A l’origine de cette réduction de la réserve de participation, on trouve une opération typique des manœuvres financières des multinationales : en 2007, Wolters Kluwer France emprunte 500 millions d’euros à la maison mère, Wolters Kluwer (siège à Amsterdam) à un taux d’intérêt variable et supérieur à celui du marché qui oblige la filiale à verser chaque année 30 millions d’euros d’intérêts à la maison mère pendant 15 ans (jusqu’en 2022). Ce qui pompe bien évidemment les réserves de la filiale et notamment la part disponible pour les salariés. Cette opération est "un pur montage financier, qui n’a d’autre objet que de faire remonter de l’argent vers les actionnaires en bénéficiant d’avantages fiscaux" (AG du 2 juillet 2008), la fiscalité hollandaise étant plus favorable. Face aux grévistes, la direction ne cède pas. Mais la revendication d’un moratoire sur cette dette figure à nouveau dans les revendications actuelles.

 Jugement (historique) du 5 septembre 2008 du TGI de Nanterre (2ème Chambre) - A la suite d’une action intentée par le Comité d’hygiène et de sécurité, (CHSCT), le CE, l’ensemble des organisations syndicales de l’entreprise, contre le projet d’évaluation des salariés de WKF et la procédure suivie pour le faire adopter, le Tribunal a donné raison en tous points aux syndicats, et notamment sur des points de procédure (délai de convocation du CHSCT non respecté, délai de communication de documents non respecté, non déclaration à la CNIL), ce qui couvre de ridicule une société dont l’une des principales activités est de conseiller juridiquement les entreprises. Enfin, le projet d’évaluation des salariés est également déclaré illicite par le Tribunal : « La multiplication de critères comportementaux détachés de toute effectivité du travail accompli implique la multiplication de performances à atteindre qui ne sont pas dénuées d’équivoques et peuvent placer les salariés dans une insécurité préjudiciable. Insécurité renforcée par l’absence de lisibilité pour l’avenir de l’introduction de nouveaux critères d’appréciation des salariés, ce qui est préjudiciable à leur santé mentale. » Ce qui signifie en clair que les critères d’évaluation de la direction lui permettaient de faire n’importe quoi.

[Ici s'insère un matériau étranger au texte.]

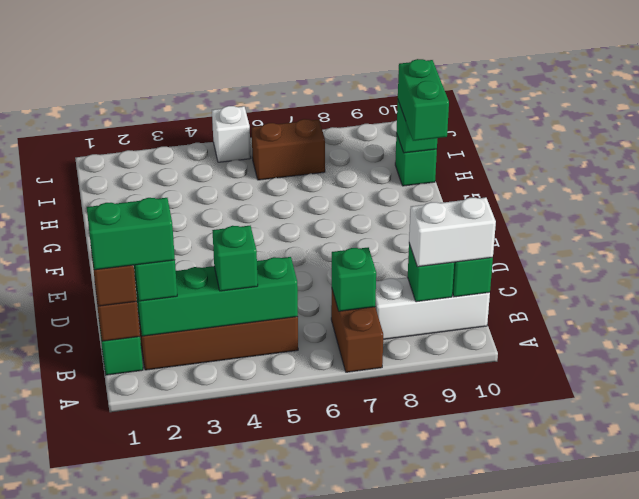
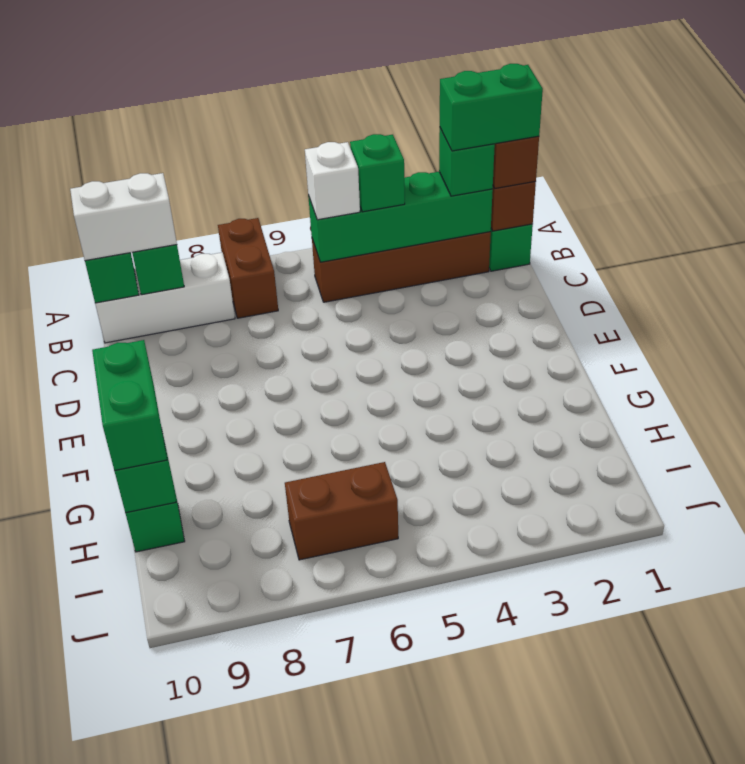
green brick B7 level 2 -> none
white brick J5 level 1 -> white brick B5 level 3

On notera dans le corps du jugement du TGI un paragraphe que pourraient méditer nombre de directeurs de journaux et autres médias. En réponse à un des critères d’évaluation consistant pour les salariés « …à adapter les produits, les comportements et les solutions pour mieux répondre aux besoins des clients… » , le Tribunal déclare : « Concernant plus particulièrement les journalistes, il est illicite de leur demander de satisfaire leurs clients , alors que ce qui est demandé à un journaliste, c’est de délivrer une information exacte , même si elle doit s’inscrire dans une ligne éditoriale particulière à la revue destinée à la recevoir ».

Comme les fonds d’investissement

On a pu critiquer ici l’indifférence des fonds d’investissement à l’activité réelle des entreprises qu’ils achètent et revendent, en particulier dans le domaine des médias « Les fonds d’investissement à l’assaut des médias »et de la presse spécialisée « La presse spécialisée à l’encan ». Les entreprises plus traditionnelles, qui normalement sont gérées par des gens plus ou moins du métier et non de purs financiers, sont-elles plus avisées, plus impliquées dans une gestion à long terme ? L’exemple de Wolters Kluwer indique que non, que seules comptent, année après année, la satisfaction des actionnaires et les fastueuses rémunérations des cadres dirigeants ; et cela au mépris des salariés, de l’outil de production et de quelconques considérations à plus long terme. Comment interpréter autrement un projet de réduction du personnel dans une entreprise qui fait de copieux bénéfices et qui, au lieu de remercier ses salariés en les encourageant, s’ingénie au contraire à rogner leur rémunération et à réduire leur nombre ?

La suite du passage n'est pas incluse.